Irby’s chosen field of study: photojournalism.
     “In journalism, you find a story and develop a verbal picture of it,” Irby said. “With photographs, you tell a visual story. I really want to focus on photo-essays, where you use both media to keep the written word and still image alive.”
     Irby is no stranger to academic success. She won the Optimist Club’s Oratorical Contest in 5th grade; won the Langston Chapel Director’s Award in music in 8th grade; scored all ‘5’s on her Advanced Placement finals, and then scored one of the highest grades ever recorded in Georgia’s American History end-of-course test.
     However, it was her environmental activism and involvement in green activities that brought her to the attention of the Park Foundation, officials said. Irby said her entire family is passionate about caring for the environment, where recycling is always top of mind. For her first solo effort at recycling at Statesboro High, she chose balloons.
     To be precise, she was concerned Statesboro’s release of balloons at every football game could damage the environment. School counselor Brian Thomas believes that “Erin was not afraid to butt the system or ruffle some feathers, but she didn’t do it as a means of drawing attention to herself.”
     She started a petition to stop the release and then some responded with a petition of their own to keep the balloons. In the end it was decided no more balloons would be released. Irby then formed the student group SCREAM – Students Committed to Recycling Environmental Activism in Moderation.
     In addition to participating in both the “Great American Cleanup” and the “Rivers Alive” clean up of the Ogeechee River, SCREAM runs a recycling program that has bins throughout the high school. Her citizenship activities earned her the Hugh O’Brien Youth Ambassadorship from SHS, in which capacity she attended the national Ambassadorship World Leadership Congress.
      Kathy Tucker, Irby’s teacher in the at Langston Chapel Middle School, said “Erin was always very creative, an excellent problem solver, a wonderful team leader, and extremely dependable and reliable. In essence, she was everything you could possibly hope for in a student.”

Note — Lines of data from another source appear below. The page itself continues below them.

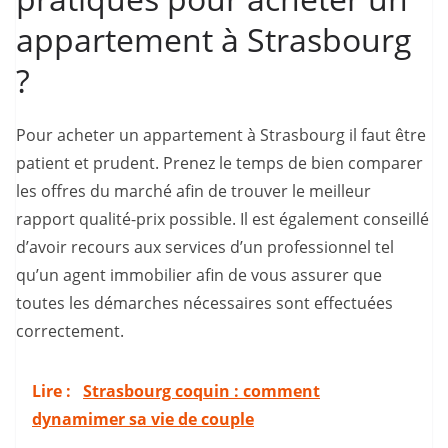
appartement à Strasbourg
?
Pour acheter un appartement à Strasbourg il faut être
patient et prudent. Prenez le temps de bien comparer
les offres du marché afin de trouver le meilleur
rapport qualité-prix possible. Il est également conseillé
d’avoir recours aux services d’un professionnel tel
qu’un agent immobilier afin de vous assurer que
toutes les démarches nécessaires sont effectuées
correctement.
Lire :
Strasbourg coquin : comment
dynamimer sa vie de couple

      Irby’s parents, Bill Irby, professor of Entomology at GSU, and Leslie Sprando, school psychologist in the Effingham Public School system, recognize the importance of her accomplishments.
     “Erin is a very well-grounded young lady, and has always made the right choices,” Bill Irby said.
     “I am so very proud of her,” said her mother.
     Irby loves photography and enjoys watching people react to her images.
     “Many of my subjects surprise people at first when they see my photographs,” she said. “I try to find beauty and wonder in things that most people might not. Over the past couple of years, I have begun composing my photographs in such a way that everybody can see just how beautiful these things really are. I would like to believe I’ve had some success.”
     Irby works on both the school newspaper and yearbook. She undertook a photo-essay project detailing the new school construction, which was published in the school’s newspaper. She is editor of the 2008-09 school yearbook, “The Criterion.”
     As an editor, Irby said: “I’ve tried to use a more modern style, with a funkier layout. In addition, I tried to include comparisons of the old and new schools throughout the yearbook.”
     Her father and mother are confident Irby will do well at Ithaca.
     “When I left for college, I never came home until I was done, so I’m O.K. with it,” Bill Irby.
     Much more emotional about her daughter’s pending departure, Sprando said: “I enjoy her company tremendously, and will miss her terribly.”